- Task directions
Where a line below holds the string "camera", that line goes into the answer.

-- -- --

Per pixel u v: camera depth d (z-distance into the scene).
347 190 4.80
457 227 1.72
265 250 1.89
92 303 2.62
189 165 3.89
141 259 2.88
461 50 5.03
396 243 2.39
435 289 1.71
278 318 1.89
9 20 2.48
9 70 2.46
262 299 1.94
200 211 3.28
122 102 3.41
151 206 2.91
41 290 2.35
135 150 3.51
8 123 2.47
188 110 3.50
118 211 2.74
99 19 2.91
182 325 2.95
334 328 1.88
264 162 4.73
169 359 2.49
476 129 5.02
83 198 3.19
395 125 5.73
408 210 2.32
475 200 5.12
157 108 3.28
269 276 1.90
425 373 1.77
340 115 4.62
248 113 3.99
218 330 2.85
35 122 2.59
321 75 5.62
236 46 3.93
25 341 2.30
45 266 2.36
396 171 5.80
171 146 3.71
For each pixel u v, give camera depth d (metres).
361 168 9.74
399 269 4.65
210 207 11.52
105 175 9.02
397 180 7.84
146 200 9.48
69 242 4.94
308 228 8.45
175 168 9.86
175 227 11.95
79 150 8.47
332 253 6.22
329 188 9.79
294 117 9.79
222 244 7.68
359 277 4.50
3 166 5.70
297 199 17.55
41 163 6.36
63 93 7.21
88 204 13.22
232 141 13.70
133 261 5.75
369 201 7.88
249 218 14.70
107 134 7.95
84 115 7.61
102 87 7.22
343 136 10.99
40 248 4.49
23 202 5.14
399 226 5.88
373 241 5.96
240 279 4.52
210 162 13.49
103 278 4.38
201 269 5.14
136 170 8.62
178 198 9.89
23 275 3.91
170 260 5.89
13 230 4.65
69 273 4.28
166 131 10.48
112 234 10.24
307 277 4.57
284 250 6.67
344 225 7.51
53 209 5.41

-- -- --

- Exercise output
Per pixel u v: camera depth d (z-distance into the scene).
For each pixel u v, give camera depth d (metres).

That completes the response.